In Pat’s class on theology, one of the questions that we worked on had to deal with the problem of evil. What do we want God’s response to evil to be? Do we want God’s tolerance? I shared in the class that I did not want God’s tolerance; I wanted God’s love. Because, when I look at the evil that is around me and I look at myself, I realize that I am capable of great evil, that it can easily live within me, despite my best efforts. When I stand in the place of evil in the question, it is my hope that God is love.

The Easter stories, the appearances of Jesus to the followers, are stories of God’s love and presence and healing or forgiveness to us and through us. While the stories involve individuals, they take place within the context of community. We know Peter continued to serve and grow the church community. We have on record in Acts how Paul immediately contributed to the community in Damascus.
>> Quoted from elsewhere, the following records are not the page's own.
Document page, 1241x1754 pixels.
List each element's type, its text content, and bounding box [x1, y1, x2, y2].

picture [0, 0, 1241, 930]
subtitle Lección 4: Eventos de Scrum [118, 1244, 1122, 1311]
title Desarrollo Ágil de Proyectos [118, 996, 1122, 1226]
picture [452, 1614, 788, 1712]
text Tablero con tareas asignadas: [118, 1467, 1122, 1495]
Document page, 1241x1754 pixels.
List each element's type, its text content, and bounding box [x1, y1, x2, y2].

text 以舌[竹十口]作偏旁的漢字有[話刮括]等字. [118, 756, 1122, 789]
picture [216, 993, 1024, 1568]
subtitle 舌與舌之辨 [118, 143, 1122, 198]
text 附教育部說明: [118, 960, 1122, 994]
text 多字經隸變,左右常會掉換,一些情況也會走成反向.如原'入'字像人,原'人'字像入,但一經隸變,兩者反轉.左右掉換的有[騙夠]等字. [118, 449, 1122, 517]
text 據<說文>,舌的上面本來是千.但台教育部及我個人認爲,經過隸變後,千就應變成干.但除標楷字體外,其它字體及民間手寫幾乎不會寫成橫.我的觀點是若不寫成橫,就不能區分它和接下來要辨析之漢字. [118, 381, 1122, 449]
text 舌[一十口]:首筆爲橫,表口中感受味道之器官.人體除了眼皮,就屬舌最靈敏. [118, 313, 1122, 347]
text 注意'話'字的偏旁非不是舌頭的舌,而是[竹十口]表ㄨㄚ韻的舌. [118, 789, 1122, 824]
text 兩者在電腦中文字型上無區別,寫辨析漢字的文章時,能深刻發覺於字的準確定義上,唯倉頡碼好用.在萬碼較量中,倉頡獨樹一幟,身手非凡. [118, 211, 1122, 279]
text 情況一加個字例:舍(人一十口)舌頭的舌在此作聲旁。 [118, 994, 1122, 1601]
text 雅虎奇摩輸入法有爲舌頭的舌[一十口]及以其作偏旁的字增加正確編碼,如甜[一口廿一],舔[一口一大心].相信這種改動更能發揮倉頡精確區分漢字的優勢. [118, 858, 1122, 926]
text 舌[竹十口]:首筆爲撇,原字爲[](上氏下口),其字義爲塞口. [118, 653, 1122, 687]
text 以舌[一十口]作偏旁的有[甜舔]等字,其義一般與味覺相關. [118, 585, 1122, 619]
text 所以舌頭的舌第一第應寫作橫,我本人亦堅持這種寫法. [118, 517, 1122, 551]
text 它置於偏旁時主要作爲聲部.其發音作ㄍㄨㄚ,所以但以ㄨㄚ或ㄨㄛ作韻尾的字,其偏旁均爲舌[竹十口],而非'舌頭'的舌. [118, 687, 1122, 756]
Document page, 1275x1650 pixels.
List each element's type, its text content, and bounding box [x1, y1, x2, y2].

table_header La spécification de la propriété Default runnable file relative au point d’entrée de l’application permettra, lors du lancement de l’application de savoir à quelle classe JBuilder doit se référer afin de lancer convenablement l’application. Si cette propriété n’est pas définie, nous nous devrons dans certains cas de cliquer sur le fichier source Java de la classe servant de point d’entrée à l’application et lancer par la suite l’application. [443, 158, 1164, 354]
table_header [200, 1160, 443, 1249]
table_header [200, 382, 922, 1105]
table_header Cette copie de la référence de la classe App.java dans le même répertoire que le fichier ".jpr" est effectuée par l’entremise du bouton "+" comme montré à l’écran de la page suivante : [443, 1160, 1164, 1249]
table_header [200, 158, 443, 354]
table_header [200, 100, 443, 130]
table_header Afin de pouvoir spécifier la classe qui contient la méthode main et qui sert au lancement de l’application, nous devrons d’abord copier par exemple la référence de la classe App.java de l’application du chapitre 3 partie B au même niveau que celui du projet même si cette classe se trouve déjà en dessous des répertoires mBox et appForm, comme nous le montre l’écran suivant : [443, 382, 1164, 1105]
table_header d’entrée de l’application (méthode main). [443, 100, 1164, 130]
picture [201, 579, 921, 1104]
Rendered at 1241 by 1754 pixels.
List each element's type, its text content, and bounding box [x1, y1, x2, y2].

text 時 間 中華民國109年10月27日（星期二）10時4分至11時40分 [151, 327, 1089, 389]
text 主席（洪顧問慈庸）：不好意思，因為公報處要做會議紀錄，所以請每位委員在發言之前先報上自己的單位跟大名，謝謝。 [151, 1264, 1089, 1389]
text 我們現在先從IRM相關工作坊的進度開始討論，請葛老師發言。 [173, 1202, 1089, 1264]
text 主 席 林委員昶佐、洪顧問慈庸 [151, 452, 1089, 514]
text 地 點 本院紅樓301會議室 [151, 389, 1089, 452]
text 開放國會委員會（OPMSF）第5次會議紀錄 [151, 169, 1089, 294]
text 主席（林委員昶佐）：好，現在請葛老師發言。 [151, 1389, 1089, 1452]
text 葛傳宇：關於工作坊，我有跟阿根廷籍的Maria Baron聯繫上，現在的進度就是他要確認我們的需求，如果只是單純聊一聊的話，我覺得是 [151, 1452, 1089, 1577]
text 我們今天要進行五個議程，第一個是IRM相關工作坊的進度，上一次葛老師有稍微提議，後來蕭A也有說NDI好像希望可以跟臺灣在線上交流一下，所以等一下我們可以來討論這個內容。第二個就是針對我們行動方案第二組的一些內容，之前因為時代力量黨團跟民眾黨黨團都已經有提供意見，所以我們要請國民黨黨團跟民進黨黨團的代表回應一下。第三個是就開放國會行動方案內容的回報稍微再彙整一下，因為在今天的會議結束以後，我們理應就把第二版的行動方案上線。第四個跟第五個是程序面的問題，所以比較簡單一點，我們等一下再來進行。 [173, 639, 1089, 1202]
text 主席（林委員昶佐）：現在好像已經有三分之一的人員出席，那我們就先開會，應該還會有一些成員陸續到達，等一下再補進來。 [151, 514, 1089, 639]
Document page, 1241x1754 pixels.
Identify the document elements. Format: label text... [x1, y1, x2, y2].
I understand why I must trust those who have wronged me, those who have sinned. Because I hope and pray and claim in faith God can trust me when I have failed, have sinned. I understand why I must trust those who have wronged me, those who have sinned. I hope and pray that you, you whom I have wronged, have misjudged, have dismissed in anger; that those whom I have sinned against may trust and forgive me.

I am grateful that we do have a God who knows we will fail but loves us anyway. I am grateful and need a community of faith that can remind me of my place in this larger story of our faith, can remind me of my failing and of God’s abundant love and forgiveness, can remind me to continue repenting, forgiving, trusting, loving.